And I think that’s the part people don’t always see.

While I share a lot online, I know there’s still a gap between what I built and how I actually built it. And over time, I’ve realized that’s the part I want to be more open about.

Because I don’t think thought leadership is just about talking about what you’ve accomplished. I think it’s about giving people a clearer roadmap than you had yourself, especially when you’re building something without a blueprint.

So over the next few posts on LinkedIn, I’m pulling back the curtain on what actually went into building Kayla Moran Law, from the decisions that worked really well to the ones I would approach very differently today.

But before getting into strategy, I think it’s important to start with the foundation.

Most of what I’ve learned about building a business comes down to two things happening at the same time.

The first is having a personal problem, lived experience, or conviction that makes you care deeply about what you’re building. 

The second is recognizing a real market gap, something that actually creates demand for what you’re offering and gives people a reason to choose you.

You really need both.

Because a personal story without demand can turn into a passion project. And a market opportunity without conviction makes it incredibly difficult to sustain the discipline, consistency, and resilience entrepreneurship actually requires.
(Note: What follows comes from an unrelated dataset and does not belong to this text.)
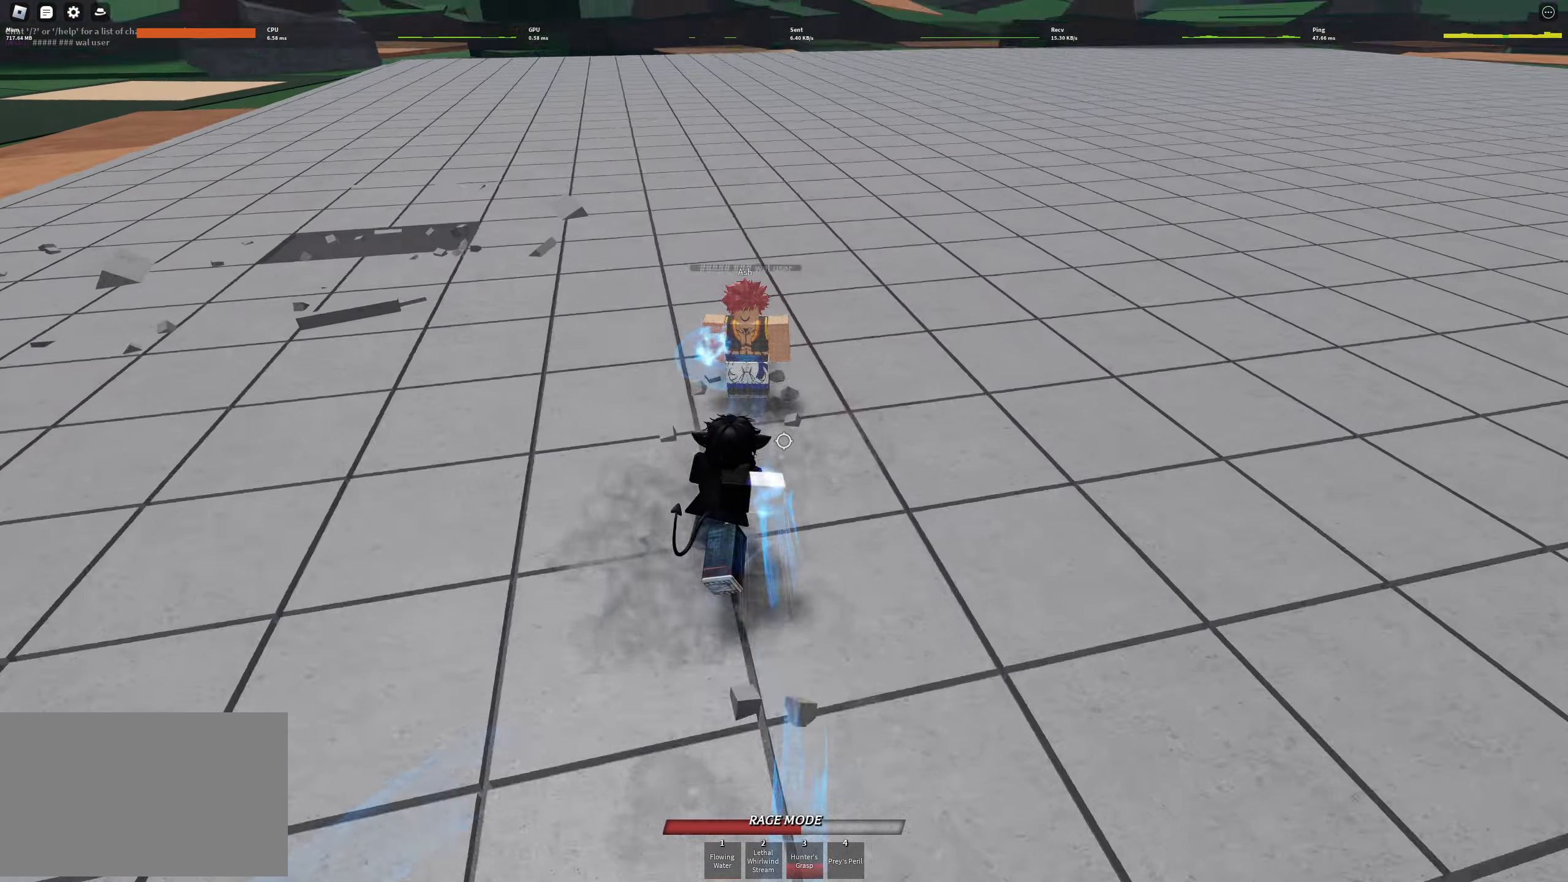
{"keys": ["a", "s"], "events": [[217, "a", "down"], [217, "w", "up"], [350, "s", "down"]]}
I’ve learned that the hard way, and if I’m honest, it’s still one of the hardest things to explain to people who are trying to figure out where to start.

Because the truth is, durable businesses are built at the intersection of those two things.

Watching the World Move at Once

This week has felt like one of those rare moments where everything happening in the background of the world starts to feel a little more visible at the same time.

On one side, the Supreme Court issued a major decision reaffirming birthright citizenship, striking down efforts to narrow who is automatically recognized as a citizen at birth under the 14th Amendment. In plain terms, the Court upheld the idea that if you are born here, you are a citizen here.

And while the legal arguments matter, what stayed with me more than anything was how foundational that principle is to the way we define belonging in this country. Citizenship isn’t just a legal status. It shapes identity, access, opportunity, and the sense of whether you are fully “part of” the place you call home.

At the same time, the World Cup is happening right now, and I keep finding myself thinking about how much global energy there is around identity in a completely different way.

Countries showing up on a field. Flags everywhere. Entire communities watching their teams carry a version of national pride that feels both deeply personal and collectively shared.

It’s interesting how these two things can exist at once in the same moment. One is about who gets to belong to a country in the most literal, legal sense. The other is about how belonging is performed, celebrated, and felt across borders in real time.

Maybe it’s just where I am mentally right now, but I’ve been thinking a lot about how much of life is shaped by systems we don’t always think about until they’re right in front of us. Law, identity, nationality, even sport, and how all of it quietly influences how we see ourselves and each other.

And then, on a more human level, there’s something grounding about watching the World Cup while reading decisions like this. Because it reminds you that while institutions are defining rules on one side, people are still living, competing, celebrating, grieving, and connecting on the other.

Both things are happening at the same time. Both feel incredibly real in different ways.

And maybe that’s what stood out to me most this week: how layered “belonging” actually is legally, culturally, emotionally, and globally.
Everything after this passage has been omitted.